Stellen Sie sich vor: Sie haben einen zweiwöchigen Urlaub in ein beliebtes Urlaubsgebiet gebucht. Der Urlaub verläuft zunächst wie erhofft zu Ihrer vollsten Zufriedenheit. Am letzten Urlaubstag treffen sie zufällig einige andere Urlauber an der Hotelbar. Nach ein paar Drinks stellen Sie fest, dass alle anderen für die Reise bei gleicher Leistung deutlich weniger bezahlt haben als Sie. In einem Fall liegt der Preisunterschied sogar bei 50 Prozent. Und dies, obwohl Sie dachten, Sie hätten bei der Buchung wirklich einen günstigen Preis erhalten. Wie würden Sie reagieren?
Dynamische Preisstrategien differenzieren zwischen Kunden und bieten ihnen gleiche oder ähnliche Leistungen zu unterschiedlichen Preisen an. Sie sind ein wichtiges Mittel, um Zahlungsbereitschaften abzuschöpfen. Dies wird bereits in der Grundlagenveranstaltung Marketing im Studium gelehrt. Beispiele für Kundendifferenzierungen gibt es viele: Die sogenannte „Fast Lane“ bei Lufthansa für Vielflieger, Kundenkarten wie „PayBack“, Studententickets, Seniorenrabatte etc. Doch wie wirken diese Vergünstigungen bei den Kunden, die sie nicht in Anspruch nehmen dürfen? Grundsätzlich können bei diesen Kunden negative Emotionen entstehen. Ob dies aber tatsächlich der Fall ist, hängt mindestens von zwei Faktoren ab: Erstens von der relativen Bedeutung, die die Preisdifferenz für den diskriminierten Kunden hat. Zweitens von der Akzeptanz, die der Begründung entgegengebracht wird. Grundsätzlich gilt dabei, je weniger akzeptiert die Begründung und je höher die Preisdifferenz ist, desto wahrscheinlicher ist der Eintritt einer negativen Reaktion seitens des diskriminierten Kunden.

Grün und gelb vor Neid

Kundenneid ist eine in diesem Zusammenhang wenig beachtete Reaktion. Diese bezeichnet das schmerzhafte Gefühl, das entsteht, wenn man sich mit anderen Kunden vergleicht und dabei schlechter abschneidet. Kundenneid setzt sich vornehmlich aus einer Mischung aus Missgunst, Begierde und Boshaftigkeit gegenüber dem beneideten Kunden zusammen, schließt aber auch Minderwertigkeitsgefühle mit ein. Die Basis von Neid bildet der Vergleich mit anderen: Menschen und damit auch Kunden vergleichen sich konstant mit anderen, um ihre Position und Behandlung einschätzen zu können. Für den Vergleich ist somit nicht die absolute Position entscheidend, sondern wie man relativ zu Kollegen, Freunden, Nachbarn oder eben anderen Kunden abschneidet. Eine Studie des bekannten US-Ökonomen Georg Loewenstein (1989) belegte bereits in den 80er-Jahren, dass Menschen eine starke Aversion dagegen haben, weniger zu erhalten als andere.
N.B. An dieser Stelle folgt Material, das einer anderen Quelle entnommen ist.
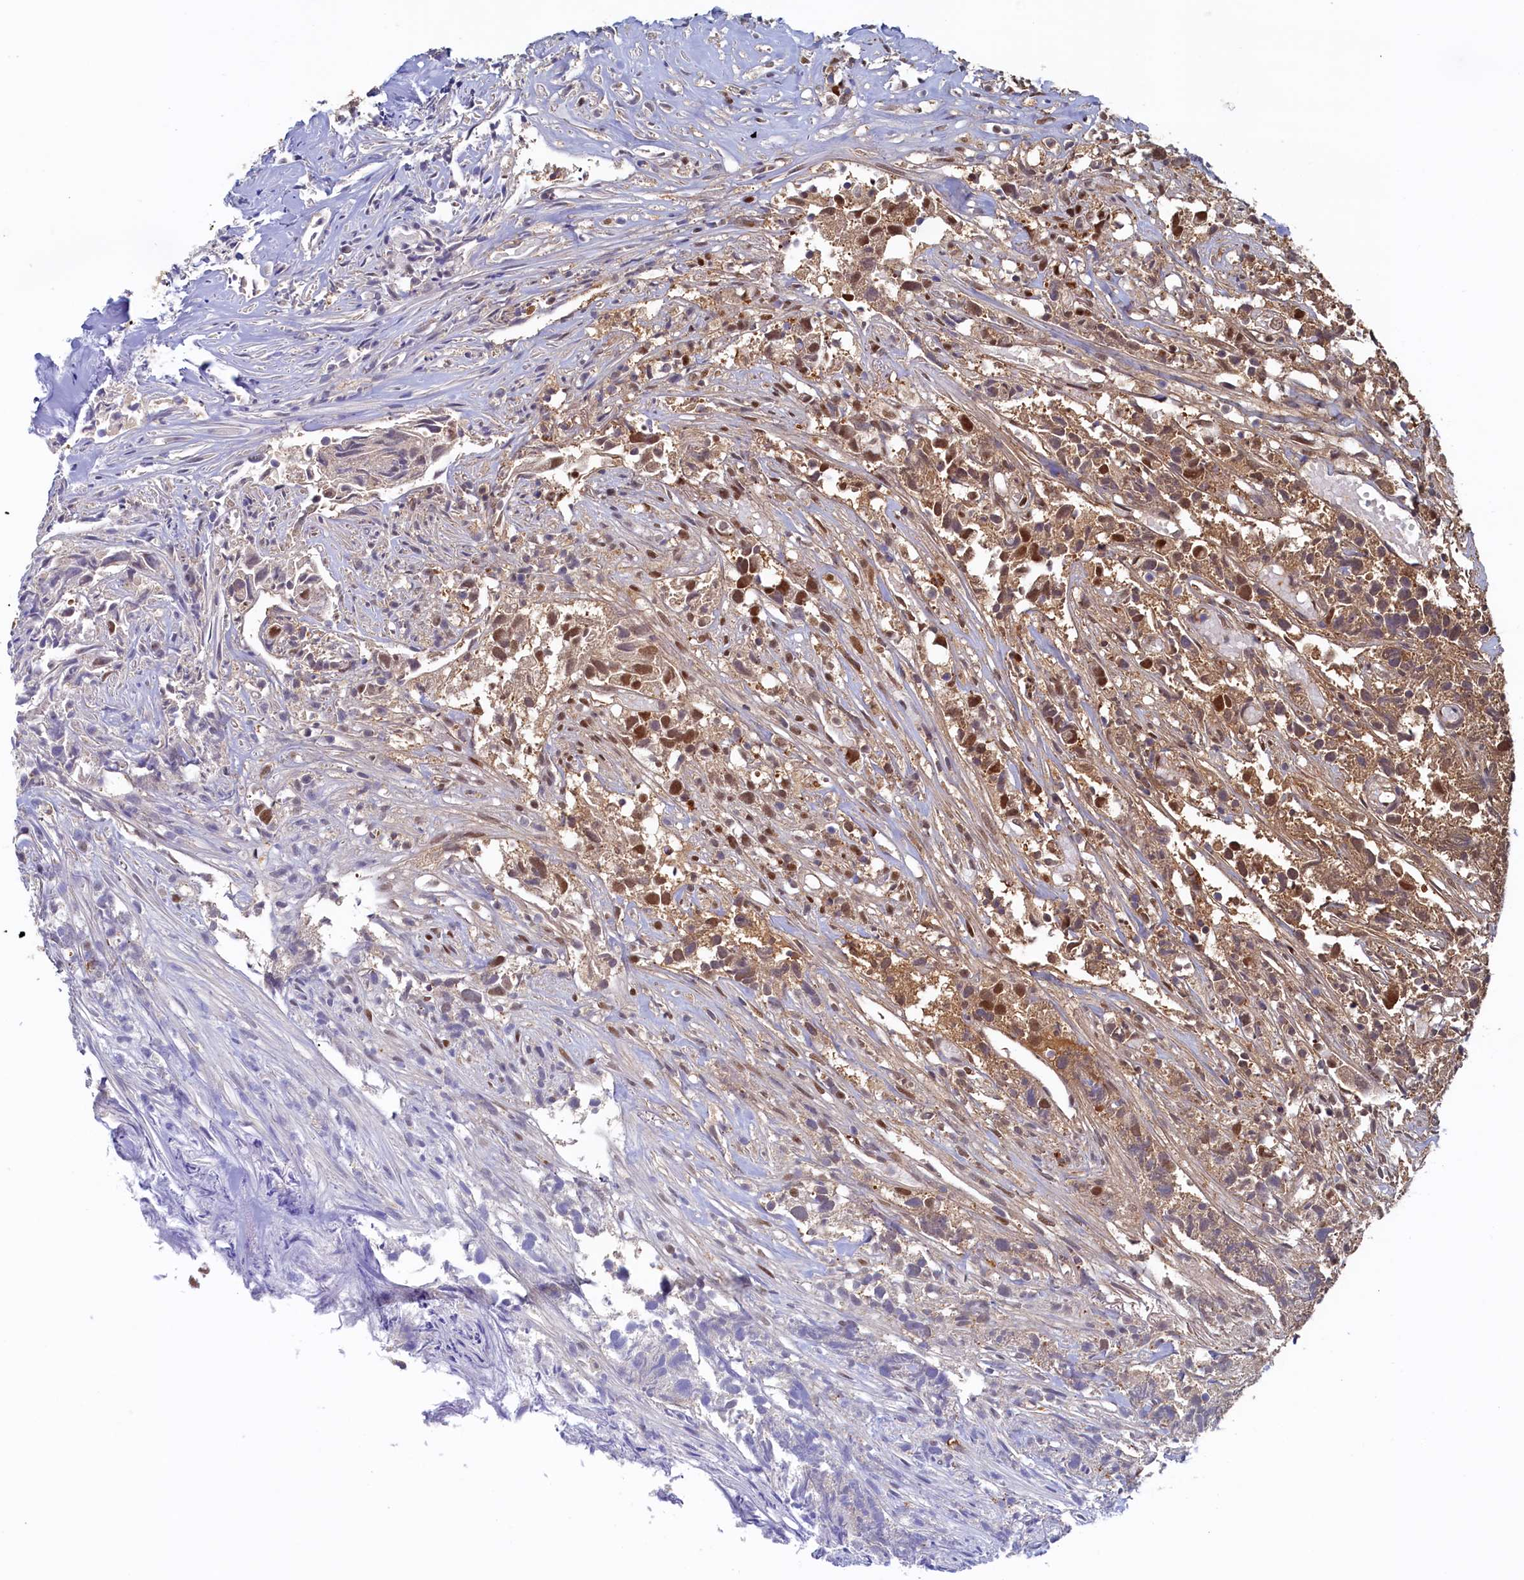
{"staining": {"intensity": "moderate", "quantity": ">75%", "location": "cytoplasmic/membranous,nuclear"}, "tissue": "urothelial cancer", "cell_type": "Tumor cells", "image_type": "cancer", "snomed": [{"axis": "morphology", "description": "Urothelial carcinoma, High grade"}, {"axis": "topography", "description": "Urinary bladder"}], "caption": "Human urothelial carcinoma (high-grade) stained for a protein (brown) displays moderate cytoplasmic/membranous and nuclear positive staining in about >75% of tumor cells.", "gene": "AHCY", "patient": {"sex": "female", "age": 75}}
Motivierender und destruktiver Neid

Zwei Verhaltensweisen können aus Kundenneid entstehen: Zum einen kann er im Unternehmenssinne positiv motivierend wirken. Dies erfolgt dann, wenn der diskriminierte Kunde sich bemüht, den gleichen Status wie der beneidete Kunde zu erlangen. Neid kann aber auch destruktiv wirken, zum Beispiel dann, wenn der Diskriminierte:
a. den beneideten Kunden Schaden zufügt, um ihren Status zu verringern oder:
b. dem Unternehmen Schaden zufügt, um die Diskriminierung zu sanktionieren. Neid stellt für das Marketingmanagement somit insgesamt ein Optimierungsproblem dar.
Um dem Unternehmen zu schaden, wäre es im Beispiel der eingangs erwähnten Reise unter anderem möglich, seinen Unmut in entsprechenden Internetforen zu äußern. So hat beispielsweise Amazon vor einigen Jahren sehr schlechte Erfahrungen damit gemacht, unterschiedliche Zahlungsbereitschaften abschöpfen zu wollen. In Internetforen stellten Amazon-Kunden fest, dass sie für die gleiche DVD unterschiedliche Preise gezahlt hatten. Ein Nutzer berichtete, dass er, nachdem er eine DVD bestellt hatte, in der folgenden Woche für die gleiche DVD zwei Dollar mehr hätte zahlen sollen. Nachdem er die Amazon-Cookies in seinem Internetbrowser gelöscht hatte, fiel der Preis plötzlich unter den Ursprungspreis. Die Internet-Community war sich schnell sicher, dass die Preise für Stammkunden höher seien als für Neukunden. Sie glaubte, dass Amazon annehme, sie seien bereits für das Unternehmen „gewonnen“ und ihnen würde der geringe Aufpreis nichts ausmachen. Die Preisdifferenzierungen wurden über das Internet schnell publik gemacht, woraufhin Amazon nach massiven Beschwerden und Protesten die Preisdifferenzierungen wieder einstellte (Chicago Tribune, 2000).
Neidverhalten kann aber auch die bevorzugten Kunden treffen, indem zum Beispiel der Wert des gekauften Gutes kommunikativ geschmälert wird, oder man sich öffentlich darüber äußert, wie unfair es sei, dass diese Kunden besser behandelt werden. Dies kann sogar soweit führen, dass diese Kunden als „asozial“ bezeichnet und verachtet werden.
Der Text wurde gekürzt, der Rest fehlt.